After he was given a chance as a student with mediocre test scores to attend the Beasley School of Law by famed president and then-Dean Peter Liacouras, Trustee Nelson Diaz said he uses his example to try to keep the board he serves looking past the numbers.
Diaz arrived at Temple’s law school in 1969. After growing up in public housing in Harlem, N.Y., he spent his graduate years sharing a house with a couple in Camden, N.J.
Diaz’s had a career as a lawyer and general counsel for the Department of Housing and Urban Development under the Clinton Administration before spending nearly two decades on Temple’s Board of Trustees.
Diaz said at the time he was studying law, the dean flunked two-thirds of the students each year. Diaz bargained for the school to work better for lower-income students for whom Temple was their only choice.
“That’s why we became state-related in the first place,” Diaz said. “Temple isn’t Harvard. It’s for working-class kids who scrapped hard to overcome past issues, whether they be poverty, race or sexual issues.”
Diaz said he lobbies constantly to keep Temple from diverging from its mission to provide affordable education to those with fewer opportunities.
“No other institution has the impact on this city,” Diaz said.
Diaz highlighted his past as making him a unique figure on the board, and one who is prone to have differing views in a body known for its solidarity. When it comes to the board’s activities, Diaz said it is “politics with a capital ‘p.’”

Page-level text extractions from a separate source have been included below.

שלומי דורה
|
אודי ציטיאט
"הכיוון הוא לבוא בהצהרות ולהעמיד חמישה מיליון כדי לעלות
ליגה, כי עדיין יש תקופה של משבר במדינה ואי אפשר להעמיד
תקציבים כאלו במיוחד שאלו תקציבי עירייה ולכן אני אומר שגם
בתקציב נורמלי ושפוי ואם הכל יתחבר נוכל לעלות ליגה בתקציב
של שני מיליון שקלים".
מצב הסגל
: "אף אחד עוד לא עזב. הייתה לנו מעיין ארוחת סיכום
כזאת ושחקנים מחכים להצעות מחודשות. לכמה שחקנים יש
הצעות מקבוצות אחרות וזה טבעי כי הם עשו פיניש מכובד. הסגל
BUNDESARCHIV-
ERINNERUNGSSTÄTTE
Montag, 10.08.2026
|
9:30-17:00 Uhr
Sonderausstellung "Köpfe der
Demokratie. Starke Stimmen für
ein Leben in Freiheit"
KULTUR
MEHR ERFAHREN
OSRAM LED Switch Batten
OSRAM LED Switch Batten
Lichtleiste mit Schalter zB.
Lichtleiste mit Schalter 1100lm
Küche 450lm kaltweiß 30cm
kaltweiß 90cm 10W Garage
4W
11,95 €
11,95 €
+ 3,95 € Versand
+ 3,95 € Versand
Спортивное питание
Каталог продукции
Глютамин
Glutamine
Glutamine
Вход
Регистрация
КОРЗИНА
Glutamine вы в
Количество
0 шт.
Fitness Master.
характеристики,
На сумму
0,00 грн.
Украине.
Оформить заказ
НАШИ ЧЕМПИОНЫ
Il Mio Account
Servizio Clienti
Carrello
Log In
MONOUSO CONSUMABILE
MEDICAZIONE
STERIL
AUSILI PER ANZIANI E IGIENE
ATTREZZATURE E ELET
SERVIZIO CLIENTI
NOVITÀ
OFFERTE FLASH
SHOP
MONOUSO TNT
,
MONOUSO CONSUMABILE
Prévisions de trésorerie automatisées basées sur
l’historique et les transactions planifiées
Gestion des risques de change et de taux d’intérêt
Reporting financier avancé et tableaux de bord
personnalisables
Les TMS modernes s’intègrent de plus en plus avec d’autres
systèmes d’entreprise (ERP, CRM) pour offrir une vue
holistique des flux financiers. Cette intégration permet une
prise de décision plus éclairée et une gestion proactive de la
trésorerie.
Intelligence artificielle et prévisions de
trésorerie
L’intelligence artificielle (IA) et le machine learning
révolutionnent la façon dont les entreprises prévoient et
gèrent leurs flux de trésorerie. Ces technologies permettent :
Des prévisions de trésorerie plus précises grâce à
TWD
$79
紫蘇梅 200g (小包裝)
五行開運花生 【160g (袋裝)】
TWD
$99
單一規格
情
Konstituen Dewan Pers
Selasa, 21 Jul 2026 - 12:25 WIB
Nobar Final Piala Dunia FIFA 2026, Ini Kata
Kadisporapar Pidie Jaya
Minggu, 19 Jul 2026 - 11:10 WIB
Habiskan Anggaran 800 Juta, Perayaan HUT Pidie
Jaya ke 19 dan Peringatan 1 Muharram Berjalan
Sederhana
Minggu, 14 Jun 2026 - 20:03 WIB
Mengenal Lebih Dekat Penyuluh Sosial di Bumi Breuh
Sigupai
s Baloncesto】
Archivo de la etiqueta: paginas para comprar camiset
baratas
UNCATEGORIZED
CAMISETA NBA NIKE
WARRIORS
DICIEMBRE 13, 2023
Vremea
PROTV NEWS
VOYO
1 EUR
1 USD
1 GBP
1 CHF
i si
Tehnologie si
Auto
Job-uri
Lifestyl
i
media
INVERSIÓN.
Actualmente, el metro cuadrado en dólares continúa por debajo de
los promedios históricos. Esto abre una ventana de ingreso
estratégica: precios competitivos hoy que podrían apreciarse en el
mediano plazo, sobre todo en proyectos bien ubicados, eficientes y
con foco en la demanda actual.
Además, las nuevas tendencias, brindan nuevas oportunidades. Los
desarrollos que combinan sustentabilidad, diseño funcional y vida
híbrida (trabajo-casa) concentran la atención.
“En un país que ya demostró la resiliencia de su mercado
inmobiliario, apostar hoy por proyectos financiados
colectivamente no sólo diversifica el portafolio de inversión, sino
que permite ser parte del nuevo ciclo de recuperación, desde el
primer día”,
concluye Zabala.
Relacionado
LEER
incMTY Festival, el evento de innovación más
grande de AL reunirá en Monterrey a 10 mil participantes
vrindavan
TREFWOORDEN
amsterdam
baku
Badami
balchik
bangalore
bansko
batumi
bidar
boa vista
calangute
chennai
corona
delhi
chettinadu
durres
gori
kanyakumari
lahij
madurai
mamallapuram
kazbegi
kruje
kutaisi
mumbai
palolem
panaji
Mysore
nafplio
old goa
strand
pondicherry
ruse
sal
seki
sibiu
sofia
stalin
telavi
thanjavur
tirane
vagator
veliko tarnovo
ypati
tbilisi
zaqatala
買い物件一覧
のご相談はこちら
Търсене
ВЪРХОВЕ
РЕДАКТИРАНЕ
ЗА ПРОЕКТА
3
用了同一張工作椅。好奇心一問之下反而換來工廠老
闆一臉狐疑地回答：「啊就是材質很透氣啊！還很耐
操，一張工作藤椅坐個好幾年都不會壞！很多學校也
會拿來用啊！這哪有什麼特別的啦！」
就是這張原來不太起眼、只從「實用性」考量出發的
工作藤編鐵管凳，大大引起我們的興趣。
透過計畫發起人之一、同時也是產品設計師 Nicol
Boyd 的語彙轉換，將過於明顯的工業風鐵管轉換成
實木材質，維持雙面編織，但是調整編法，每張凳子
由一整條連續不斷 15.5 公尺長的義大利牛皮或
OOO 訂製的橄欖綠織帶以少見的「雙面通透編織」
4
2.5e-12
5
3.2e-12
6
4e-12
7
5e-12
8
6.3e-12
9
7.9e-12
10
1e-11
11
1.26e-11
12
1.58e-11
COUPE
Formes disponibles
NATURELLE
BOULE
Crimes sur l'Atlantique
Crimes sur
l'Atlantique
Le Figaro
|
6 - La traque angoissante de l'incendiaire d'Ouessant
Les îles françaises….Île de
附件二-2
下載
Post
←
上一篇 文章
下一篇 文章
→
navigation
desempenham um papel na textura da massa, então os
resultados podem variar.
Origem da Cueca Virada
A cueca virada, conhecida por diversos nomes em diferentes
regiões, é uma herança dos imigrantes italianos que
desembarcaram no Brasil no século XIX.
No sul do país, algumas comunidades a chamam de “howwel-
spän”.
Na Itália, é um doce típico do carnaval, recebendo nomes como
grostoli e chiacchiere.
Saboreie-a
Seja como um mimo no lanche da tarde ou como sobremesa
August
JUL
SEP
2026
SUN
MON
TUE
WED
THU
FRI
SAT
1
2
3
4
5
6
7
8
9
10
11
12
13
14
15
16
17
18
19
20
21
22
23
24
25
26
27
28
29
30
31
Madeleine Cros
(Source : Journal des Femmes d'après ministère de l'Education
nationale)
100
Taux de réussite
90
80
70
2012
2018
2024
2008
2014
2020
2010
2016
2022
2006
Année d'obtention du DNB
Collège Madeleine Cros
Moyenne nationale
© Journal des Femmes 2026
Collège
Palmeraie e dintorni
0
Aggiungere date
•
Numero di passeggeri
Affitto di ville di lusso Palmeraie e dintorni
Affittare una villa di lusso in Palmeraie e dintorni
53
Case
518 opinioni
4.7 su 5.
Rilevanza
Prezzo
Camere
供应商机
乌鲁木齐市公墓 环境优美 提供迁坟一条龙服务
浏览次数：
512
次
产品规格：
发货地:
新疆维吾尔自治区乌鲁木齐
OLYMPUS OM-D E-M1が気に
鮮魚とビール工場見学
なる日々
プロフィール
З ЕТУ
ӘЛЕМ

“I’m one of the few assertive guys on the board,” Diaz said. “Sometimes they rift with me because I push different agendas and make people feel uncomfortable. I’m always the activist on the board.”
One of the disagreements Diaz said he often has with other board members is Temple’s high standards of test scores for admission, which he said leads to missed opportunities to educate hardworking and smart students. Diaz said he believes Temple should give more chances to students who did not score highly on tests, as President Liacouras did for him.
“They’re all hung up on numbers instead of people,” Diaz said, adding that attitude runs contrary to the university’s founding mission.
“Russell Conwell wanted to find diamonds in the rough of North Philadelphia,” Diaz said. “We are delegating them to a community college. That’s where we miss the opportunity to get someone early on.”
“They’ll go back and empower their communities,” Diaz said. “They’ll say ‘Temple gave me a chance.’”
Temple’s most recent incoming class of freshmen have the highest average SAT scores and high school GPAs in recent years, according to statistics published at the university earlier this year.
Though he recognized Temple’s impact, Diaz said he is concerned with Philadelphia’s ability to keep graduates within the city after they leave school to find employment. Diaz said jobs in Philadelphia have not caught up with the high standards of college graduates.
“Because you are educated and qualified, we lose you,” Diaz said.
According to a 2013 report by The Pew Charitable Trusts, more than 157,000 Philadelphia residents commute to work outside of the city in surrounding suburbs.
Since his admission to the law school, Diaz said he has never left Temple. He said he will continue to speak for the community and for students, even if it means being a thorn in the side of his fellow trustees.